Perbankan syariah yang berlandaskan pada sistem bagi hasil saat ini ternyata disambut antusias dan diminati oleh masyarakat perbankan dengan berbondong-bondong datang dan menginvestasikan dananya di perbankan syariah, dan sejumlah bank pun mulai memberikan pelatihan dalam bidang perbankan syariah bagi para stafnya.
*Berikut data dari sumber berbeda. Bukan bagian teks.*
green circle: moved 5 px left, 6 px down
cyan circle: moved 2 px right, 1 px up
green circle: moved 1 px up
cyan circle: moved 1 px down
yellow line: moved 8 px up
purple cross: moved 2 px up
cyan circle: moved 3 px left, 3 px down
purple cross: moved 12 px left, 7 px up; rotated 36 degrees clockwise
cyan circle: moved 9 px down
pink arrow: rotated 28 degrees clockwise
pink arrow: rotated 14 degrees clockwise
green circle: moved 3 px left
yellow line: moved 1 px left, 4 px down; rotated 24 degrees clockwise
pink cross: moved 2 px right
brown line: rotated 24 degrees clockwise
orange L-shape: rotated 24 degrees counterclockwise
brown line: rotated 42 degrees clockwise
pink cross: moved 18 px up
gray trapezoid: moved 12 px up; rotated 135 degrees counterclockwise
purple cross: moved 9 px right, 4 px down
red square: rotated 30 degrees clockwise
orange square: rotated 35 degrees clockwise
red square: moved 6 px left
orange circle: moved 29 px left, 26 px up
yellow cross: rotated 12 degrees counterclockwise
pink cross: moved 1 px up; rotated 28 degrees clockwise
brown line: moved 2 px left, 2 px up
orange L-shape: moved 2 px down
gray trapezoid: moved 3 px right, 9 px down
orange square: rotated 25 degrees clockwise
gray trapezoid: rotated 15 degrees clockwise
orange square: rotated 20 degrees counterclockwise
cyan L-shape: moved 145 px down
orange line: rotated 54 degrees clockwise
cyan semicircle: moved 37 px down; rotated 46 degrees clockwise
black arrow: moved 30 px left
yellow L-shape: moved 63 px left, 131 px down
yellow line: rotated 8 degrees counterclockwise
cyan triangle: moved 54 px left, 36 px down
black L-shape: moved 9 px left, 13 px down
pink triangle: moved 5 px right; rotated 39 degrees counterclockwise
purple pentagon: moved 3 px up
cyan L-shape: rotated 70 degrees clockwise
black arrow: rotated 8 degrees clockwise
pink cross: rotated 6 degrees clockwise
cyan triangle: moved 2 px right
Sebagian bank tersebut ingin menjajaki untuk membuka divisi atau cabang syariah dalam institusinya. Sebagian lainnya bahkan mengkonversi diri sepenuhnya menjadi bank syariah. Angin segar itu sungguh terasa bagi perbankan syariah untuk lebih leluasa dalam mengembangkan sayapnya. Hingga akhirnya dalam perkembangannya diikuti oleh semaraknya lahir lembaga keuangan syariah berupa asuransi syariah, koperasi syariah dan bisnis syariah lainnya.
Terdapat dugaan yang kuat banyaknya nasabah yang berinvestasi di perbankan syariah adalah karena sistem yang digunakan pada perbankan syariah, yaitu sistem bagi hasil. Terbukti Total dana pihak ketiga (DPK) perbankan syariah nasiona! pada akhir 2010 mencapai Rp 76 triliun, tumbuh 45,31% dibandingkan akhir 2009 senilai Rp 52,3 triliun. Jumlah nasabah diperkirakan sekitar 6 juta nasabah. (http://bataviase.co.id/node/567657 di download pada tanggal 16-maret-2011)
Sedangkan pangsa pasar bank syariah sendiri meningkat tajam dan semakin membesar terhadap bank konvensional bahkan pada tahun 2010 perbankan syariah mencatatkan aset sebesar Rp 100,26 triliyun yang terdiri dari bank umum syariah dan unit usaha syariah sebesar 97,52. Bank pembiayaan rakyat syariah (BPRS) sebesar Rp 2,74 triliyun atau mencapai pangsa pasar sebesar 3.1% dari total industri perbankan di tanah air. (http://zonaekis.com/pertumbuhan-perbankan-syariah-nasional-2010 tanggal 09-maret-2011)
Perbankan syariah di Yogyakarta pada tahun 2010 mengalami perkembangan yang sangat mengagumkan dengan tingkat pertumbuhan melebihi perkembangan perbankan konvensional dengan total aset sebesar Rp 1.532 triliyun meningakat sebesar 19,04% dari tahun 2009. Perkembanga perbankan syariah di Yogyakarta tertinggi di Indonesia dengan pangsa pasar mencapai 5,78% di tahun 2010 dari total aset perbankan. Share tersebut ternyata melebihi share perbankan syariah nasional. (http://zonaekis.com/pertumbuhan-perbankan-syariah-di-yogya-lampaui-perbankan-konvensional di download tanggal 09-maret-2011)
Dari uraian di atas pertumbuhan perbankan syariah di Indonesia sangat mengesankan sehingga layak mendapat anugrah sebagai “the biggest and the fastest growing Islamic banking market in the world”. Berdasarkan latar belakang tersebut apakah sistem bagi hasil merupakan faktor yang menarik nasabah untuk datang berinvestasi di perbankan syariah?
bagaimana menurut saudaraku sekalian?????
bagaimana menurut saudaraku sekalian?????